Jesus’ question to His fellow Jews, “Have you never read in the scriptures….?”, isn’t about just literally reading the words. Of course they had read the words and that is why He can ask about them. They all were familiar with the text. What Jesus challenges them on is their understanding of the text: their interpretation of the words. As is done often in the New Testament, the words of the Old Testament Scriptures – the Jewish scriptures – are interpreted to refer to Christ Himself. Whatever their original context, and whatever other purposes they may have served in Judaism, are superseded by their fulfillment in Jesus Christ.
The idea of Christ both fulfilling and giving meaning to all of the Scriptures is reflected in the hymn below from Vespers for September 1, the Church’s New Year’s Eve.
HE WHO WROTE THE LAW ON MOUNT SINAI IN DAYS OF OLD
CAME INCARNATE TO THE TOWN OF NAZARETH:
CHRIST OUR GOD TOOK THE SCROLL OF THE PROPHET IN HIS HANDS.
AFTER HE READ, HE ROLLED IT UP AND TAUGHT THE PEOPLE
THAT THE SCRIPTURES REACH THEIR FULFILLMENT IN HIM!

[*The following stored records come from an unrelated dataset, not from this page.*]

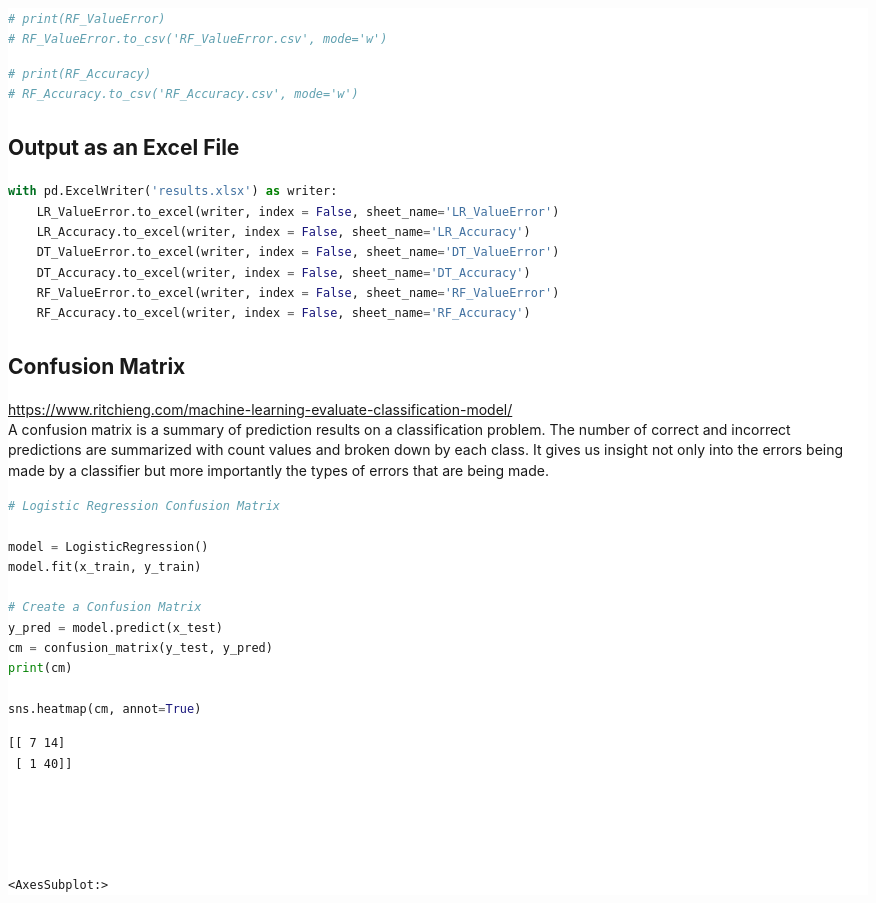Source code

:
 ```python
# print(RF_ValueError)
# RF_ValueError.to_csv('RF_ValueError.csv', mode='w')
```


```python
# print(RF_Accuracy)
# RF_Accuracy.to_csv('RF_Accuracy.csv', mode='w')
```

## Output as an Excel File


```python
with pd.ExcelWriter('results.xlsx') as writer:
    LR_ValueError.to_excel(writer, index = False, sheet_name='LR_ValueError')
    LR_Accuracy.to_excel(writer, index = False, sheet_name='LR_Accuracy')
    DT_ValueError.to_excel(writer, index = False, sheet_name='DT_ValueError')
    DT_Accuracy.to_excel(writer, index = False, sheet_name='DT_Accuracy')
    RF_ValueError.to_excel(writer, index = False, sheet_name='RF_ValueError')
    RF_Accuracy.to_excel(writer, index = False, sheet_name='RF_Accuracy')
```

## Confusion Matrix
https://www.ritchieng.com/machine-learning-evaluate-classification-model/<br>
A confusion matrix is a summary of prediction results on a classification problem. The number of correct and incorrect predictions are summarized with count values and broken down by each class. It gives us insight not only into the errors being made by a classifier but more importantly the types of errors that are being made.


```python
# Logistic Regression Confusion Matrix

model = LogisticRegression()
model.fit(x_train, y_train)

# Create a Confusion Matrix
y_pred = model.predict(x_test)
cm = confusion_matrix(y_test, y_pred)
print(cm)

sns.heatmap(cm, annot=True)
```

    [[ 7 14]
     [ 1 40]]





    <AxesSubplot:>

Note that in the hymn it is Christ, the Word of God, who wrote the Law given to Moses on the mountain. This is a common assumption of many Eastern Patristic writers; the theophanies of God recorded in the Old Testament are encounters with God’s Word, the pre-incarnate Christ. The hymn goes on to say that the incarnate Christ in reading the scroll aloud is speaking the words He wrote in scripture! He then interprets for His fellow, contemporary Jews these Scriptures which He gave to the Israelites of old and says that these ancient words, prophesies and promises are all fulfilled in Him. The pre-incarnate Christ spoke to the Jews of old, so that when He appeared on earth He the Messiah would be recognized through His words which they recorded in their Scriptures.
Thus when the Jews of Christ’s day encountered the Word become flesh (John 1) in Jesus Christ, the Word which their ancestors had received and recorded in their Scriptures would be recognizable to them and finally made clear. The purpose of the Word speaking to the ancient Jews was not just for the sake of the ancient Jews, but to prepare the future generations to recognize Him when He became flesh.